Most of Loader's great days were with Surrey, though. In five summers from 1954 to 1958, some of themwet and unhelpful to fast bowling, he bowled almost 4,000 overs andtook 563 wickets at an average of just 16. He was in his prime, and he enjoyed the sense of menace that came with being a fast bowler. "Wife and kids?" he snorted when the Gloucestershire opener Martin Young enquired after his family's health. "I'll give him wife and bloody kids."

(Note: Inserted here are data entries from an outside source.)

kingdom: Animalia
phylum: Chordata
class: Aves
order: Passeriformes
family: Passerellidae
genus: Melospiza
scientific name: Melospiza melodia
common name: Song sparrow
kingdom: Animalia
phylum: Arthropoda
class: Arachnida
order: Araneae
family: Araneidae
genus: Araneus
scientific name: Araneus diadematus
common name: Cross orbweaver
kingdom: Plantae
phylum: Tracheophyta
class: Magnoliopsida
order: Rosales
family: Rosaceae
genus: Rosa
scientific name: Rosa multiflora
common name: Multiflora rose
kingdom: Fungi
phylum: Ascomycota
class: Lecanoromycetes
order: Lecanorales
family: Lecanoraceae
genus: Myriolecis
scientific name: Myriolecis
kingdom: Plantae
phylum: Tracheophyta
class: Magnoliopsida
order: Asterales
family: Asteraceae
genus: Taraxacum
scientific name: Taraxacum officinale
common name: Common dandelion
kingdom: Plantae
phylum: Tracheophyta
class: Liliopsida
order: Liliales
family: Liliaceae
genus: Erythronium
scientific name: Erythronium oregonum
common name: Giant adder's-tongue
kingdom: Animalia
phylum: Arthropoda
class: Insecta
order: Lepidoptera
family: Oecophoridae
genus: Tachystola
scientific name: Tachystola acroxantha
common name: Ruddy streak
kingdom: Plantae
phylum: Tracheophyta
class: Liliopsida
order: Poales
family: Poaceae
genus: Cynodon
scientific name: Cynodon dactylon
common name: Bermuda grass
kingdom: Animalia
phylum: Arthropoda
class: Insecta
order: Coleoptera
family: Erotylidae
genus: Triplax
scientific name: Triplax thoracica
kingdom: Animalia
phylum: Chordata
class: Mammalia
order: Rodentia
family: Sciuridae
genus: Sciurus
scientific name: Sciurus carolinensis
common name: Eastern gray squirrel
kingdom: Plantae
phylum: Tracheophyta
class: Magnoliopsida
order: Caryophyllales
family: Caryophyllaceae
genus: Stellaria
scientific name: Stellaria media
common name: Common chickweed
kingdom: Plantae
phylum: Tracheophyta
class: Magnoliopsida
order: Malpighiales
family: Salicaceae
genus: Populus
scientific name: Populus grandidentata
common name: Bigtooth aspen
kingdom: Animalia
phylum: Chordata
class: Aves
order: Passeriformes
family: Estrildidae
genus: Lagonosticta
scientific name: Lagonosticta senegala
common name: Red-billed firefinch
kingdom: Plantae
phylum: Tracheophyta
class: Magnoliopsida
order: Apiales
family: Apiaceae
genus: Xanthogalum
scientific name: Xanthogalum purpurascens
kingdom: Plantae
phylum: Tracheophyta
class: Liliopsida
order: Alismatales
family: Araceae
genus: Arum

His courage did not extend tobatting, however, not when the bowling was quick. On one occasion, going out in a crisis, he provoked his veteran team-mate Bernie Constable to threaten him: "One step to square leg, and you'll have this bat round your head. And I tell you, it'll hurt a lot more than a cricket ball." They scraped home by one wicket.

As a bowler he lost a little of his fire at the same time as Bedser turned 40, Laker left and Lock had to remodel his suspect bowling action. Surrey's dominance was over, though Loader played till 1963, passing on his knowledge to the emerging Geoff Arnold before emigrating to Perth, where he ran a transport business and did cricket commentaries on television.

Micky Stewart, a Surrey team-mate and future England manager, remembers Loader above all else in the evening time at The Oval. "If we declared half an hour before the close, he always seemed to knock two or three over that night. He was quick and he was accurate, and he would bowl them out or have them lbw. He was a crucial part of our success."

With the death of Loader, only Stewart and David Fletcher now survive of the regulars in that greatest of county sides.

Peter James Loader, cricketer: born Wallington, Surrey 25 October 1929; played for Surrey 1951-63, and 13 Tests for England 1954-59; married Jocelyn (two sons, one daughter); died Australia 15 March 2011.